Ahora él, Cromwell, cabalga a encontrarse con el conde en su mansión campestre de Stoke Newington, situada al noreste de la ciudad, en el camino de Cambridge. Los criados de Percy se hacen cargo de sus caballos, pero él, en vez de entrar inmediatamente, retrocede para echar un vistazo al tejado y a las chimeneas.

—Cincuenta libras gastadas antes del invierno próximo serían una buena inversión —le dice a Thomas Wriothesley—. Sin contar el trabajo.

Si tuviese una escalera subiría y echaría una ojeada para ver cómo estaban los tejados. Pero eso tal vez no casase con su dignidad. El señor secretario puede hacer todo lo que le plazca, pero el primer magistrado de la Cámara tiene que pensar en su venerable cargo y lo que se exige de él.
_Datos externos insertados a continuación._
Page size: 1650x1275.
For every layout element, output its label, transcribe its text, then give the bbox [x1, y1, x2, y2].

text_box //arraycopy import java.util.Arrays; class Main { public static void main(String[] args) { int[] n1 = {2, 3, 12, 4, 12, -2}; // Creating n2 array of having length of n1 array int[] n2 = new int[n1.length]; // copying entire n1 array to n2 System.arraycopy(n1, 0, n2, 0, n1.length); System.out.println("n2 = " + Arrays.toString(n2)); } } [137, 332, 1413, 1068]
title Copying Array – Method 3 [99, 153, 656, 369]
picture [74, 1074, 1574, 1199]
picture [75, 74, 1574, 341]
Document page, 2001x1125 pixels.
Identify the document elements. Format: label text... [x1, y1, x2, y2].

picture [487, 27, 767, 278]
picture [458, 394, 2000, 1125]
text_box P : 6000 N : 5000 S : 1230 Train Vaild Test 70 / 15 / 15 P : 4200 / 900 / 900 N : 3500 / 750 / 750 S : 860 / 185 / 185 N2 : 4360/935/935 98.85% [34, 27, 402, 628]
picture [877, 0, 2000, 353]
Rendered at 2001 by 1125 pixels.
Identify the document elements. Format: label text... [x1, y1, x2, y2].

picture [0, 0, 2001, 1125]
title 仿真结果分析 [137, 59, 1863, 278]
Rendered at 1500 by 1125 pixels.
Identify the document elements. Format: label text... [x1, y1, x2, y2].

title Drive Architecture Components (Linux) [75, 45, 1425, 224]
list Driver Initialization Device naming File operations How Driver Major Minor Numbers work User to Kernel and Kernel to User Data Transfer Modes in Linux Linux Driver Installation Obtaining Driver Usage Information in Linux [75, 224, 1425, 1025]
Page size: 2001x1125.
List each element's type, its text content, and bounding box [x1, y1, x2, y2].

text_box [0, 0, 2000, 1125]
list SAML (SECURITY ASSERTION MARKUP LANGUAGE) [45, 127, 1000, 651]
Si le está permitido o no subir a los tejados como vicegerente de asuntos espirituales del rey no está del todo claro… El cargo es demasiado nuevo y aún no hay experiencia sobre él. Sonríe. Ciertamente sería una afrenta para la dignidad del señor Wriothesley si se le pidiese que subiera por una escalera hasta el tejado.

—Estoy pensando en mi inversión —le explica a Wriothesley—. En la mía y en la del rey.

El conde le debe a él sumas considerables, pero al rey le debe diez mil libras. Cuando Harry Percy se muera, la Corona se tragará su condado: así que él examina también al conde, para ver cómo está. Está amarillento, demacrado, parece más viejo de lo que es, de unos treinta y cuatro o treinta y cinco años; y ese olor agrio que cuelga en el aire, le lleva de nuevo a Kimbolton, a la vieja reina encerrada en sus habitaciones: el cuarto sin ventilar y mohoso como una celda y el cuenco de vómito que había pasado ante él, en manos de una de sus damas. Dice sin mucha esperanza:

—¿No os habréis puesto enfermo a causa de mi visita?

El conde le mira desde unos ojos hundidos.

—No. Dicen que es mi hígado. No, en absoluto, Cromwell, vos os habéis portado muy razonablemente conmigo, debo decirlo. Considerando…

—Considerando con qué os amenacé. —Mueve la cabeza, pesaroso—. Oh, mi señor. Hoy se presenta ante vos un pobre solicitante. Nunca podréis imaginar a lo que vengo.